• WORK INSTRUCTION A
Could you convert the records below into a numbered list, starting at the first line of the records and ending at the line containing "подсчёт голосов заочного голосования."? Skip any blank lines.

Distributed Operating Systems
GC course: 87100 (Distributed Operating Systems)
1. Instructor: Professor Kaliappa Ravindran
Kaliappa Ravindran is a Professor of Computer Science at the City College of CUNY and a doctoral faculty member at the CUNY Graduate Center. His research areas are in distributed computing over clouds, service-level network management, fault-tolerance & replication algorithms, autonomic networked systems, software-defined networks, and cyber-physical software systems. He has published over 150 papers under the broad umbrella of distributed computing and networking, keeping abreast with the technological and scientific advancements in the field. His research has been supported by many federal government agencies and industries (such as Air Force, Navy, CISCO, and Genetral Motors).
2. Course motivation
Distributed computing and networking can be viewed both as an art and science pervading through our lives in many ways. It forms the foundational pillar of various technology applications we have seen (and continue to see): such as the Internet, Emails, online transactions, Social networks, data centers & clouds, and multi-player gaming. The present course (82100) covers the core operating systems topics to be understood when building a distributed system of networked computers to support such applications.

[Extracted records]
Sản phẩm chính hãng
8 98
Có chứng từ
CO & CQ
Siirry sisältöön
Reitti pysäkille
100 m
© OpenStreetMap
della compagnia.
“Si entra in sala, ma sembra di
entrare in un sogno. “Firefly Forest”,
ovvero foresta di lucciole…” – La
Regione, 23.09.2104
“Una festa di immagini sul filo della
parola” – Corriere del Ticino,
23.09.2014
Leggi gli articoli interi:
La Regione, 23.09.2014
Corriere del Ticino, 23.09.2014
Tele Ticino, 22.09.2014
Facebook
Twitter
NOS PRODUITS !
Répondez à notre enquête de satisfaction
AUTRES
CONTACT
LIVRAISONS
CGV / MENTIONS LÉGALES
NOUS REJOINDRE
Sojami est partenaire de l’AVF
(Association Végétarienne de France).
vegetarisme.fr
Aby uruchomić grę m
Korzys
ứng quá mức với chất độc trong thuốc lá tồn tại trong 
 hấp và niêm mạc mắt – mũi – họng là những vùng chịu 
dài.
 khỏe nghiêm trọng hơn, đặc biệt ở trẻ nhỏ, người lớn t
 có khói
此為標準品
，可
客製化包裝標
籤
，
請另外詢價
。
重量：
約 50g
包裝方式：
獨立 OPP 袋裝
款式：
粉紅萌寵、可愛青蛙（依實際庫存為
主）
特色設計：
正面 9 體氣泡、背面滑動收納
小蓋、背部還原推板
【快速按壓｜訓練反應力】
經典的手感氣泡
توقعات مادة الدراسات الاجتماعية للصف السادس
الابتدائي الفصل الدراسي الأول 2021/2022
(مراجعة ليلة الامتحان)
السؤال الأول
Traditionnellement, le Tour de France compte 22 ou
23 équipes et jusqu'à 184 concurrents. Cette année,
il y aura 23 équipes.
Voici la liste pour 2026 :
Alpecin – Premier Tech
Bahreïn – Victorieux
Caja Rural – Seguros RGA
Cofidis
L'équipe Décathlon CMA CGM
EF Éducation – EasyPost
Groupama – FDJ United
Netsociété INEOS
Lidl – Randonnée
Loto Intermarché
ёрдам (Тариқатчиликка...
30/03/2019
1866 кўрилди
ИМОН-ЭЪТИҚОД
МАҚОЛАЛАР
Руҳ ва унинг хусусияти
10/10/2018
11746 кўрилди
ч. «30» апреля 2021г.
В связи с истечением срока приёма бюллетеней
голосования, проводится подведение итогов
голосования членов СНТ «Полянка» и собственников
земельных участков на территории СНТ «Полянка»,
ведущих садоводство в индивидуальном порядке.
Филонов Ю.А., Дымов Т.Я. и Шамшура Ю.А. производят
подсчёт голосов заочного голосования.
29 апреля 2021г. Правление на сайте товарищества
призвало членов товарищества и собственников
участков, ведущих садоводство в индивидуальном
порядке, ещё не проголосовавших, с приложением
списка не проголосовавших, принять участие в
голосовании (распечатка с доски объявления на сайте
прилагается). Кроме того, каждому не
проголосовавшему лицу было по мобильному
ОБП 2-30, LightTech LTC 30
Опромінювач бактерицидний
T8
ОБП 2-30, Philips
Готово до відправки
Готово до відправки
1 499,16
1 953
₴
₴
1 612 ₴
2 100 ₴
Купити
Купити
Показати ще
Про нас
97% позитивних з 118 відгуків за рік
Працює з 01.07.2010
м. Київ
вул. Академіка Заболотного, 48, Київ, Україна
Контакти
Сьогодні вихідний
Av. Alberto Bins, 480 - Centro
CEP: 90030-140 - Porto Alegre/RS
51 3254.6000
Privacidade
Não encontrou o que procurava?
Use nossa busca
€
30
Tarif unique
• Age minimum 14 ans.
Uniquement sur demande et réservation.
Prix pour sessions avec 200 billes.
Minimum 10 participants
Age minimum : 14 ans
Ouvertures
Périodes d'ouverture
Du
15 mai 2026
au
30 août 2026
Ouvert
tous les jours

• WORK INSTRUCTION B
Can you duplicate, word for word, the part of the course description above starting at "2. Course motivation" and ending at "support such applications."?

• RESPONSE A
1. Sản phẩm chính hãng
2. 8 98
3. Có chứng từ
4. CO & CQ
5. Siirry sisältöön
6. Reitti pysäkille
7. 100 m
8. © OpenStreetMap
9. della compagnia.
10. “Si entra in sala, ma sembra di
11. entrare in un sogno. “Firefly Forest”,
12. ovvero foresta di lucciole…” – La
13. Regione, 23.09.2104
14. “Una festa di immagini sul filo della
15. parola” – Corriere del Ticino,
16. 23.09.2014
17. Leggi gli articoli interi:
18. La Regione, 23.09.2014
19. Corriere del Ticino, 23.09.2014
20. Tele Ticino, 22.09.2014
21. Facebook
22. Twitter
23. NOS PRODUITS !
24. Répondez à notre enquête de satisfaction
25. AUTRES
26. CONTACT
27. LIVRAISONS
28. CGV / MENTIONS LÉGALES
29. NOUS REJOINDRE
30. Sojami est partenaire de l’AVF
31. (Association Végétarienne de France).
32. vegetarisme.fr
33. Aby uruchomić grę m
34. Korzys
35. ứng quá mức với chất độc trong thuốc lá tồn tại trong 
36.  hấp và niêm mạc mắt – mũi – họng là những vùng chịu 
37. dài.
38.  khỏe nghiêm trọng hơn, đặc biệt ở trẻ nhỏ, người lớn t
39.  có khói
40. 此為標準品
41. ，可
42. 客製化包裝標
43. 籤
44. ，
45. 請另外詢價
46. 。
47. 重量：
48. 約 50g
49. 包裝方式：
50. 獨立 OPP 袋裝
51. 款式：
52. 粉紅萌寵、可愛青蛙（依實際庫存為
53. 主）
54. 特色設計：
55. 正面 9 體氣泡、背面滑動收納
56. 小蓋、背部還原推板
57. 【快速按壓｜訓練反應力】
58. 經典的手感氣泡
59. توقعات مادة الدراسات الاجتماعية للصف السادس
60. الابتدائي الفصل الدراسي الأول 2021/2022
61. (مراجعة ليلة الامتحان)
62. السؤال الأول
63. Traditionnellement, le Tour de France compte 22 ou
64. 23 équipes et jusqu'à 184 concurrents. Cette année,
65. il y aura 23 équipes.
66. Voici la liste pour 2026 :
67. Alpecin – Premier Tech
68. Bahreïn – Victorieux
69. Caja Rural – Seguros RGA
70. Cofidis
71. L'équipe Décathlon CMA CGM
72. EF Éducation – EasyPost
73. Groupama – FDJ United
74. Netsociété INEOS
75. Lidl – Randonnée
76. Loto Intermarché
77. ёрдам (Тариқатчиликка...
78. 30/03/2019
79. 1866 кўрилди
80. ИМОН-ЭЪТИҚОД
81. МАҚОЛАЛАР
82. Руҳ ва унинг хусусияти
83. 10/10/2018
84. 11746 кўрилди
85. ч. «30» апреля 2021г.
86. В связи с истечением срока приёма бюллетеней
87. голосования, проводится подведение итогов
88. голосования членов СНТ «Полянка» и собственников
89. земельных участков на территории СНТ «Полянка»,
90. ведущих садоводство в индивидуальном порядке.
91. Филонов Ю.А., Дымов Т.Я. и Шамшура Ю.А. производят
92. подсчёт голосов заочного голосования.

• RESPONSE B
2. Course motivation
Distributed computing and networking can be viewed both as an art and science pervading through our lives in many ways. It forms the foundational pillar of various technology applications we have seen (and continue to see): such as the Internet, Emails, online transactions, Social networks, data centers & clouds, and multi-player gaming. The present course (82100) covers the core operating systems topics to be understood when building a distributed system of networked computers to support such applications.